# Telco Frankenstein Motionette



## Fiend4Halloween (Aug 28, 2008)

..."Oh the weather outside is frightful"...Hello all! I recently purchased this huge Telco Frankenstein Motionette but he's missing a fuse (middle of base, red dot). I knew this and figured it wouldn't be too difficult to track down a wiring diagram for him, but it is difficult! I've been everywhere man.....searched the internet, other collectors, no luck. Do any of you haunters own this type of motionette or have any idea of a wiring schematic or anything or that sort? Any help would be GREATLY appreciated. Happy Horrordays to you and yours. :devil: Telco Frankenstein Motionette Photo by ndnbrave2003 | Photobucket


----------



## corey872 (Jan 10, 2010)

Sorry I can't help with the wiring diagram. Is it just the fuse you're looking to replace? 

Often those will have info stamped on them somewhere... at least the amperage, then you can just replace it in kind. If no info on the fuse, the power supply might be a good place to look also. It should have a rated amperage which would also give some indication of the fuse size.
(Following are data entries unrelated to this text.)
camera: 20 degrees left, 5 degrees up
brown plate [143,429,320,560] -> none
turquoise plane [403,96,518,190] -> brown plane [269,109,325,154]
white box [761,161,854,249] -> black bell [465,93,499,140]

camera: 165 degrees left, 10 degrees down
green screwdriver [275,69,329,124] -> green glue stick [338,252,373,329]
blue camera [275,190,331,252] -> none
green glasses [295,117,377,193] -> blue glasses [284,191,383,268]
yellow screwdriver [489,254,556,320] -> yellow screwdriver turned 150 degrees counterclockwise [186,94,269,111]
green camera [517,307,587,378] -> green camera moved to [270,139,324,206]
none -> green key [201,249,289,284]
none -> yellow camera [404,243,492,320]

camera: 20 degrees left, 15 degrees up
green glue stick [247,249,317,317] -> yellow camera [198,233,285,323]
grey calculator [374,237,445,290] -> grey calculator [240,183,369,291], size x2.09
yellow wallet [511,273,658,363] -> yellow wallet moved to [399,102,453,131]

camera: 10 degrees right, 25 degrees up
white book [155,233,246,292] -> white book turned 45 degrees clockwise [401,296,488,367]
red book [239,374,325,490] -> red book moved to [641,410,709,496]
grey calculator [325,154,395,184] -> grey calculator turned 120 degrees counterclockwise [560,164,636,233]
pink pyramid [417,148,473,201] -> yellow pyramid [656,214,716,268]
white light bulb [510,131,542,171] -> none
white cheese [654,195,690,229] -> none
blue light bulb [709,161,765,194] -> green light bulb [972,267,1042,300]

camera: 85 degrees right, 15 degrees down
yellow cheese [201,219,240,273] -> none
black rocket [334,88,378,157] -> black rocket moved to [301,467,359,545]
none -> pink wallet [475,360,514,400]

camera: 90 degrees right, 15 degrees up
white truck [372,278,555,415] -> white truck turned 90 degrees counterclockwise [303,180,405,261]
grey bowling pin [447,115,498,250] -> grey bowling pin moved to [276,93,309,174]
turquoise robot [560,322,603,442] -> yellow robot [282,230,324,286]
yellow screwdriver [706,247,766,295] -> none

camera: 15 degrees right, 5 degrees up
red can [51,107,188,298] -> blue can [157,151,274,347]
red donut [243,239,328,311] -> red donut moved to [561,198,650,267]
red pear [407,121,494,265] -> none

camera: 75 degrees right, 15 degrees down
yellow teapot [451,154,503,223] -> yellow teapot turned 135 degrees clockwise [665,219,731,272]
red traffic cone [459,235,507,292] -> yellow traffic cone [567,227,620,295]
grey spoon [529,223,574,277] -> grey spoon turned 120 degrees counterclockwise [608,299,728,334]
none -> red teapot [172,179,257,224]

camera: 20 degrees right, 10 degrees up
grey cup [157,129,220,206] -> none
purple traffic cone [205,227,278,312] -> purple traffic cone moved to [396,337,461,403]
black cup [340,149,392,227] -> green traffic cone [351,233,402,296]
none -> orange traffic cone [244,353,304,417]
Unfortunately, it gets a little thin around here during the Christmas / New Years season, but maybe someone else will be along with better info!


----------



## Adam I (Jun 16, 2007)

This guy seams to be helping people.
http://chattyrepair.weebly.com/blog/i-also-repair-telco-motionettes


----------



## Fiend4Halloween (Aug 28, 2008)

Thanks for the help and advice guys. Unfortunately there's no power supply to check on, just a simple plug, I'm guessing that's part of the reason there's a fuse. It has not been rewired so I know it's the factory cord.


----------



## Fiend4Halloween (Aug 28, 2008)

....also, the chatty repair guy hasn't replied to an email since 2012 so he's either given up on it, or is dead, one would assume. &#55357;&#56840; &#55357;&#56618;


----------